Continuous extension

[joeyjon]

This is a multiple choice question from my homework. The problem is:

f(x) =Sin x / absolute value x

Graph the following function to see whether it appears to have a continuous extension to the origin.
Can it be extended to be continuous at the origin from the right or left?

(This I can do without a problem) but...

The CORRECT ANSWER according to the book is...

The function cannot be extended to be continuous at x=0. It can be extended to be continuous at the origin from the right if f(0)=1, or from the left if f(0)=-1.


So is the book wrong? The function never intersects the origin.

Are they saying the origin isn't necessarily (0,0)?

Are they saying if f(0)=1, then the line is continuous at the origin because both points

(0,1) (from the right)
(3,0)

or

(0,-1) (from the left)
(-3,0)

both the x axis and the y axis intersects are continuous, although not at the origin, but this constitutes the line being continuous at the origin?

 

[joeyjon]

Thinking about it more, maybe trigonometric functions have an origin that is different than (0,0) depending when it starts on the unit circle?

 

[galactus]

It is not continuous at x=0. The origin is at (0,0).

\(\displaystyle f(x)=\left\{\begin{array}{cc} \frac{sin(x)}{|x|}, \;\ x\neq 0\\ 1, \;\ x=0 \end{array}\right\)

\(\displaystyle \displaystyle\lim_{x\to 0^{-}}f(x)=\displaystyle \lim_{x\to 0^{-}}\frac{sin(x)}{-x}=\displaystyle -\lim_{x\to 0^{-}}\frac{sin(x)}{x}=-1\)

Thus, f is not continuous at x=0.

Looking at the graph, one can see the discontinuity at x=0. f(x) is 1 when approaching from the right and f(x)=-1 when approaching from the left.

 

[joeyjon]

At the origin

But my question is, why is it extended at the origin when f(0)=1 or f(0)=-1?

 

[joeyjon]

Multiple choices

Here are the 4 multiple choice answers they let you answer...

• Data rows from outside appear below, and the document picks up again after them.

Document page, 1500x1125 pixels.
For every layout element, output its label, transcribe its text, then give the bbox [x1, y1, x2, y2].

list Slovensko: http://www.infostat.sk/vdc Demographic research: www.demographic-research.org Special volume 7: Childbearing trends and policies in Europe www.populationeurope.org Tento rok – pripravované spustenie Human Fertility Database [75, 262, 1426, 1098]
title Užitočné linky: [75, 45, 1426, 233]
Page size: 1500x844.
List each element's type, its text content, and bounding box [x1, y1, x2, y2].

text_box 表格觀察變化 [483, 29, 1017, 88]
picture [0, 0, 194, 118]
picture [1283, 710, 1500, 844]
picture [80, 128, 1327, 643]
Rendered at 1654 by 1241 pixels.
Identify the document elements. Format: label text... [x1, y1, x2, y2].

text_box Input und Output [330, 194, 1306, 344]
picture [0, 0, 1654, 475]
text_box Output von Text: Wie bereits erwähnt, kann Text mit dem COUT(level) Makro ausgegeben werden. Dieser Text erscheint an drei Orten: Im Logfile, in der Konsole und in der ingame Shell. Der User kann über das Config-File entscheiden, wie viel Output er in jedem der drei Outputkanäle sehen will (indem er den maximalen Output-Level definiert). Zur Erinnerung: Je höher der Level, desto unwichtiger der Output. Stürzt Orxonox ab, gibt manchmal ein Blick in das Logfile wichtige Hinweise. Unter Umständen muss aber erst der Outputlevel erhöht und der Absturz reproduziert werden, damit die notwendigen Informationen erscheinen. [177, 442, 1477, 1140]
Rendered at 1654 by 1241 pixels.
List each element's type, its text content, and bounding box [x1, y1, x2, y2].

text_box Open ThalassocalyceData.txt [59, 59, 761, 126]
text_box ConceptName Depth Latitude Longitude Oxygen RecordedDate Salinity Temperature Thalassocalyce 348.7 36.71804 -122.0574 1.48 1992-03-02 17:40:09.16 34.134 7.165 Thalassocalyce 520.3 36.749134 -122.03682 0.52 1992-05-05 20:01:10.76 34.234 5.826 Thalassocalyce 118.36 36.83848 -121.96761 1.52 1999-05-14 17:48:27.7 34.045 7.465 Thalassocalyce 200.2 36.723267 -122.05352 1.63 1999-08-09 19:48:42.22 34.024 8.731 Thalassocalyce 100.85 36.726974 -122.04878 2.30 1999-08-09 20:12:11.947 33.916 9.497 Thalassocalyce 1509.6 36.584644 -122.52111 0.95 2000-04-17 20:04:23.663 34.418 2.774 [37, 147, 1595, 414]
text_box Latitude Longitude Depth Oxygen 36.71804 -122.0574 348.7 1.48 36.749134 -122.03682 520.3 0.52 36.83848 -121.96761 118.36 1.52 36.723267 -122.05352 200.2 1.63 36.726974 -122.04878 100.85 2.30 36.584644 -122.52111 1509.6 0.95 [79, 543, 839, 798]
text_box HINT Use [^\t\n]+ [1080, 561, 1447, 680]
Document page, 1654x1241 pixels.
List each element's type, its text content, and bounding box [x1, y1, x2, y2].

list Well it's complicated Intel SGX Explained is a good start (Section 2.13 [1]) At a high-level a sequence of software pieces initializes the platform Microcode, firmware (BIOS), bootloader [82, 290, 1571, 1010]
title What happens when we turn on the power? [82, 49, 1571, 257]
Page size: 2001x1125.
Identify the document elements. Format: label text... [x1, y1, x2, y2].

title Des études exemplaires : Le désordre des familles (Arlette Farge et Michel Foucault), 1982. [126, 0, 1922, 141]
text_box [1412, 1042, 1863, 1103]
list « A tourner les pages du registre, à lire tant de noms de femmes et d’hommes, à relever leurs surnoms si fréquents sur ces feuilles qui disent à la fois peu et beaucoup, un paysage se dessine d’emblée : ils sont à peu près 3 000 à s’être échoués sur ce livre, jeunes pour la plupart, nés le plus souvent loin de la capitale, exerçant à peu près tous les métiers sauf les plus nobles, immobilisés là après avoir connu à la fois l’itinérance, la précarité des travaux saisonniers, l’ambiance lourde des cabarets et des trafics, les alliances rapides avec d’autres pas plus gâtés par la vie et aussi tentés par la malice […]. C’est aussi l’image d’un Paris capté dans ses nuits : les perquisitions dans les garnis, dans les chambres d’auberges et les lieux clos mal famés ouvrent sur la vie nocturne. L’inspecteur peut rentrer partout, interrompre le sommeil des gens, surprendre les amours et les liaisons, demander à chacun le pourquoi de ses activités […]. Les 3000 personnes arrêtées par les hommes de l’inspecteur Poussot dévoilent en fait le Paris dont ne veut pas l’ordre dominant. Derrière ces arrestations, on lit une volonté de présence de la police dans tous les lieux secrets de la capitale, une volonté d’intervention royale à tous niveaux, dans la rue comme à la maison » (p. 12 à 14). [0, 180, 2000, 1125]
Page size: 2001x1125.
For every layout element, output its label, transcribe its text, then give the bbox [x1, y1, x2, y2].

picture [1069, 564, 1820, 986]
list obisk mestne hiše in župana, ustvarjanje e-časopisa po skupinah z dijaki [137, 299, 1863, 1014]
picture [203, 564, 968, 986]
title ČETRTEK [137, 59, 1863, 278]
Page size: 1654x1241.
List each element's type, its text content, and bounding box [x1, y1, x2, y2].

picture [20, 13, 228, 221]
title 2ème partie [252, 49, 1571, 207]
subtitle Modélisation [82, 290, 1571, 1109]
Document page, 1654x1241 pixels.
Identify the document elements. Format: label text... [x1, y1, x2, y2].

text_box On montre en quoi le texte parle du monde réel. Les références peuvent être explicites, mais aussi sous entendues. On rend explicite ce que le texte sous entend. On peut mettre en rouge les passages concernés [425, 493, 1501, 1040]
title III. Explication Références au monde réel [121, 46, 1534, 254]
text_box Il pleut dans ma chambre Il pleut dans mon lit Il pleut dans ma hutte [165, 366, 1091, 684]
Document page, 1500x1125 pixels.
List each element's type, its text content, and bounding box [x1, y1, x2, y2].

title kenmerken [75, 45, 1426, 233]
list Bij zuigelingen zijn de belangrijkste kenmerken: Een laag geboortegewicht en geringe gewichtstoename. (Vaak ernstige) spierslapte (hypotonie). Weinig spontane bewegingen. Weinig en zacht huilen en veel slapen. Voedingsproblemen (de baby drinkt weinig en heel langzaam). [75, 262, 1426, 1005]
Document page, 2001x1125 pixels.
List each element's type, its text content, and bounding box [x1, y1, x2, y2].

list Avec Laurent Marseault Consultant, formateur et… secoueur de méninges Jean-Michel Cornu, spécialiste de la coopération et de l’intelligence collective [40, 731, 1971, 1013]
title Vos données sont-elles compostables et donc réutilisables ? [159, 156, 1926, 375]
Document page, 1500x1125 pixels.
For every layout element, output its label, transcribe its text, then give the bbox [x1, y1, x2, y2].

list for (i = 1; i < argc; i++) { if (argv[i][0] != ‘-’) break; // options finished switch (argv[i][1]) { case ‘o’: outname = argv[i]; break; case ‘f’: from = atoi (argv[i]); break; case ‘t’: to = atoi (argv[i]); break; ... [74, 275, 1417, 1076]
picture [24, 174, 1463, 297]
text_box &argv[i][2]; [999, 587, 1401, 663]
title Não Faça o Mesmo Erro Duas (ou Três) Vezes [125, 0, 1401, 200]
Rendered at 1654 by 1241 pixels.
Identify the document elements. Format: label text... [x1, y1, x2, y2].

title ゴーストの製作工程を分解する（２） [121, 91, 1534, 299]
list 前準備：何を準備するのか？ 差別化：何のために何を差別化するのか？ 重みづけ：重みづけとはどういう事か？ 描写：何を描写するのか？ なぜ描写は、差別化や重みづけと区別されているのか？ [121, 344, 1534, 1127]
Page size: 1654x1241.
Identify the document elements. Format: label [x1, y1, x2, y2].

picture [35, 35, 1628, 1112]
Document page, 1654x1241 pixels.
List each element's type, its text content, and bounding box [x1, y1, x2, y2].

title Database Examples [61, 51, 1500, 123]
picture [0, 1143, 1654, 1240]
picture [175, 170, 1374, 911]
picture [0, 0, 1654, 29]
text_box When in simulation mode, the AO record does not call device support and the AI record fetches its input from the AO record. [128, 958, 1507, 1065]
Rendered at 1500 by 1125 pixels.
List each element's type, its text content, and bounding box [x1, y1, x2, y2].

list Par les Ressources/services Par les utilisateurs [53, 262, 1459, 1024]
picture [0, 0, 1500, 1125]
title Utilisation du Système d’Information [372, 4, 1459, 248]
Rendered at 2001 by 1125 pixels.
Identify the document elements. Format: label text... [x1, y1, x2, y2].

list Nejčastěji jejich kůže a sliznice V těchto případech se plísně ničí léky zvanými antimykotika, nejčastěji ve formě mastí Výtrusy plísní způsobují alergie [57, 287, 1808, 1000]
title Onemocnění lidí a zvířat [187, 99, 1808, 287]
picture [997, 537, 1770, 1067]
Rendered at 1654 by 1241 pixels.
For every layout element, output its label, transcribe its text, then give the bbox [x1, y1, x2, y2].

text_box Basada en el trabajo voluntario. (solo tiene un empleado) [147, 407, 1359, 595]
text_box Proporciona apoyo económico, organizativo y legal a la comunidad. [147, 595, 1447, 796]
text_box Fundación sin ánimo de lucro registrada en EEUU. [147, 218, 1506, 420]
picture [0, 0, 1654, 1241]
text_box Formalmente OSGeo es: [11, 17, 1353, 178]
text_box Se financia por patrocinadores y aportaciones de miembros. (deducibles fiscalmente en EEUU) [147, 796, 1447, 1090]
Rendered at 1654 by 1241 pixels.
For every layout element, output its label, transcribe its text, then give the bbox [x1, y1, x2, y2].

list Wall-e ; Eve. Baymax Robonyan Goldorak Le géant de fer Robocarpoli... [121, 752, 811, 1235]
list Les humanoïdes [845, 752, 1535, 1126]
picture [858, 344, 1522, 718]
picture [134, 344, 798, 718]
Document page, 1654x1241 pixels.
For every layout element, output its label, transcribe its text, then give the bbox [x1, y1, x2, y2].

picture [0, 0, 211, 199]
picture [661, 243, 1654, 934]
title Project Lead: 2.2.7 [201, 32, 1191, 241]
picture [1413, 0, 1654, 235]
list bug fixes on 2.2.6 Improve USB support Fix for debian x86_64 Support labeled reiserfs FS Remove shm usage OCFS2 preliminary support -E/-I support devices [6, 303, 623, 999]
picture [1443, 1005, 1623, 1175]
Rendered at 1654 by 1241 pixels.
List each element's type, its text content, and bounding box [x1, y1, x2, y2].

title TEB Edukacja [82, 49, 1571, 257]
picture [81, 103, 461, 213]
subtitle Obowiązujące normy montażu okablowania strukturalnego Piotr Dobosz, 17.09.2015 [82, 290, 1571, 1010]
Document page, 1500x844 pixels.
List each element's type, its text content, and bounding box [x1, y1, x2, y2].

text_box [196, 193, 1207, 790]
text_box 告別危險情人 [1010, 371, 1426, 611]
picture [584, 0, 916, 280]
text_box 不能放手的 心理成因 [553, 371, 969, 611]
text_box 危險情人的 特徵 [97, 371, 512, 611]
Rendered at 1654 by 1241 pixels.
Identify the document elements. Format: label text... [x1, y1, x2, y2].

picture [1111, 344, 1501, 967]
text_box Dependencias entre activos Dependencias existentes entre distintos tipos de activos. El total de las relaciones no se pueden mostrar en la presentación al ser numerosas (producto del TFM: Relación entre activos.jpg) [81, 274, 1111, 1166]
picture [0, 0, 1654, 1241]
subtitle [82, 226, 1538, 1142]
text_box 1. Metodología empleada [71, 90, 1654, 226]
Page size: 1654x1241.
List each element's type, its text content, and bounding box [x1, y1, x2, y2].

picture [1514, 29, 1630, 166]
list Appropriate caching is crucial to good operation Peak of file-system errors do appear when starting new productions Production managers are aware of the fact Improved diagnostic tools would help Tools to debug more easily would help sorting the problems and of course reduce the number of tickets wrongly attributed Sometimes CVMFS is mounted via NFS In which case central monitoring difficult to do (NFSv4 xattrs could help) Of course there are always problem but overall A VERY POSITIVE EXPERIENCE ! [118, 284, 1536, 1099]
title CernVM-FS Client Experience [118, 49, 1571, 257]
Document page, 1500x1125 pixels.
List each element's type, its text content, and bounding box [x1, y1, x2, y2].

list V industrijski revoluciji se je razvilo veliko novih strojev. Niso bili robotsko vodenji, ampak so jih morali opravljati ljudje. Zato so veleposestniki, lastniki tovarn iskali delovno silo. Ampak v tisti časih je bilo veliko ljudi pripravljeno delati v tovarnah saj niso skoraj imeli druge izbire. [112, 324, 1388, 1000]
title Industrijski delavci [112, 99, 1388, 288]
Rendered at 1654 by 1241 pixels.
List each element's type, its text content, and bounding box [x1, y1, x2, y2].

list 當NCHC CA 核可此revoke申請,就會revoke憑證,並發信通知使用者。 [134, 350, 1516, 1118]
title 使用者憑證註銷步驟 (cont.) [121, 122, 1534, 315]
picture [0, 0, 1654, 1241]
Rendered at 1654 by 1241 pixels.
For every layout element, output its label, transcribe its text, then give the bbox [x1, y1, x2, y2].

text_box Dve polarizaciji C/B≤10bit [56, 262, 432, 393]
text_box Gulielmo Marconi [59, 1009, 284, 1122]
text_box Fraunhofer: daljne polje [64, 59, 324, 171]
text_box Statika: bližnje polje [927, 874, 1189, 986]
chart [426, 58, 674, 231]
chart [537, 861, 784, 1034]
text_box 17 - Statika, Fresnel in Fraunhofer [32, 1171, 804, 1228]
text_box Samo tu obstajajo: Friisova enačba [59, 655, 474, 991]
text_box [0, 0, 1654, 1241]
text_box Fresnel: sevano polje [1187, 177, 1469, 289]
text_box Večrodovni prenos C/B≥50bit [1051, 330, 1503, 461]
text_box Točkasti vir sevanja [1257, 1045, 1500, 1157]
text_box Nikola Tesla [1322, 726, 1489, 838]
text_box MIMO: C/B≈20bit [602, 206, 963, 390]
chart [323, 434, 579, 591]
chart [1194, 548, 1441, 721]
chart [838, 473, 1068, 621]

A. The function cannot be extended to be continuous at x=0. It can be extended to be continuous at the origin only from the right, if f(0)=1.

B. The function cannot be extended to be continuous at x=0. It can be extended to be continuous at the origin from the right, if f(0)=1, or from the left if f(0)=-1.

C. The function cannot be extended to be continuous at x=0. It can be extended to be continuous at the origin only from the left, if f(0)=-1.

D. The function can be extended.


The book says B is correct, but I think the answer isn't any of them because of the origin.

 

[joeyjon]

origin

Basically I am wondering if there is an advanced definition of origin I am unaware of. Maybe a trigonometric function's starting point is considered its origin?

I am pretty sure the book made a mistake but I am just a student.

 

[galactus]

No, not that I am aware of. The origin is the origin (0,0)

In this case, the origin is the same as any other origin.

Look at what I posted and then compare that to B.

 

[joeyjon]

Thank you

Okay, thank you!

 

[joeyjon]

your answer/ book answer

What you say is that the function can be extended at (0,1) from the right by defining f(0)=1
or the function can be extended at (0,-1) from the left by defining f(0)=-1.

The answer b is saying...

What you say is that the function can be extended at (0,0) from the right by defining f(0)=1
or the function can be extended at (0,0) from the left by defining f(0)=-1.

That was the source of my confusion...

 

[joeyjon]

the origin must be continuous

B. The function cannot be extended to be continuous at x=0. It can be extended to be continuous at the origin from the right, if f(0)=1, or from the left if f(0)=-1.

Or rather...

The book is saying if f(0)=1 or if f(0)=-1 then (0,0) is continuous.